Files
california-equity-git/README.md
2026-03-09 08:21:16 -07:00

4.4 KiB

California Climate Investments (CCI) Analysis

A data analysis project examining collaboration patterns in California's climate funding programs and their impact on greenhouse gas (GHG) reduction efficiency and equity outcomes — particularly in disadvantaged communities (DACs).

Overview

This project analyzes the California Climate Investments dataset to answer questions like:

  • How does multi-agency collaboration affect program effectiveness?
  • What are the regional variations in climate investment patterns?
  • How do EV voucher/rebate programs (CARB) compare to other programs?
  • Where do GHG efficiency and equity goals align or conflict?
  • How have collaboration and funding patterns changed over time?

The dataset covers 146,305 projects across 21 agencies and 39 programs, representing $11.59 billion in total funding and 112.7 million metric tons of GHG reductions.

Project Structure

california-equity-git/
├── run_cci_analysis.py                 # Main entry point — orchestrates full workflow
├── cci_analyzer.py                     # CCIDataAnalyzer class (data loading/cleaning)
├── cci_collaboration_analysis.py       # Collaboration pattern analysis
├── research_analysis_script.py         # Research question analysis
├── regional_analysis_script.py         # Regional distribution analysis
├── collaboration_detection_script.py   # Collaboration pattern detection
├── data_cleaning_script.py             # Data cleaning utilities
├── 01_analyzer.ipynb                   # Interactive Jupyter notebook
│
├── data/
│   └── cci_programs_data_reduced.csv   # Processed dataset (~40MB)
├── data_raw/
│   └── cci_programs_data.csv           # Original CCI dataset (~242MB)
│
├── california_enviroscreen/            # CalEnviroScreen 4.0 data (geodatabase + shapefiles)
├── assembly_district_shapefile/        # CA State Assembly Districts 2020 shapefiles
│
└── output/                             # Generated analysis outputs and visualizations

Tech Stack

  • Python 3.12+
  • pandas / numpy — data manipulation
  • matplotlib / seaborn — visualization
  • geopandas / shapely / pyproj — geospatial analysis
  • scipy — statistical testing
  • scikit-learn — data preprocessing

Setup

# Clone the repo
git clone <repo-url>
cd california-equity-git

# Create and activate a virtual environment
python3 -m venv .venv
source .venv/bin/activate

# Install dependencies
pip install pandas numpy matplotlib seaborn geopandas shapely pyproj scipy scikit-learn

Usage

Run the full analysis pipeline:

python run_cci_analysis.py --data_path data/cci_programs_data_reduced.csv --output_dir output

Optional flags:

Flag Description
--skip_cleaning Skip data cleaning step (use pre-cleaned data)
--skip_analysis Skip collaboration analysis step
--skip_research Skip research question analysis

Pipeline stages:

  1. Data cleaning — standardizes columns, parses dates, extracts coordinates, calculates derived metrics
  2. Collaboration analysis — identifies multi-agency programs and collaboration patterns
  3. Research analysis — answers core research questions with statistical tests and visualizations

Output files (charts, CSVs, summaries) are written to the --output_dir directory.

Data

Primary Dataset

Supplementary Data

  • CalEnviroScreen 4.0 — used to identify and score disadvantaged communities (DACs)
  • CA State Assembly Districts 2020 — shapefiles for regional geographic analysis

Note: Large raw data files and shapefiles are tracked with Git LFS.

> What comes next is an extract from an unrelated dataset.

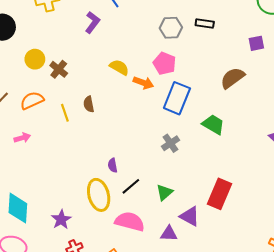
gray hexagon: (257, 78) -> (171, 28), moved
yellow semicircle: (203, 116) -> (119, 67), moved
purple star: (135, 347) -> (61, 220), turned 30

Key Findings (from data summary)

Metric Value
Total projects 146,305
Total funding $11.59 billion
GHG reductions 112.7 million metric tons
CARB projects 125,581 (85.8%)
EV voucher projects 109,270 (74.7%)
Median GHG efficiency $312.5 / metric ton
Avg. DAC benefit multiplier 1.3x

License

This project is for research and educational purposes. The underlying CCI data is publicly available from the California Air Resources Board.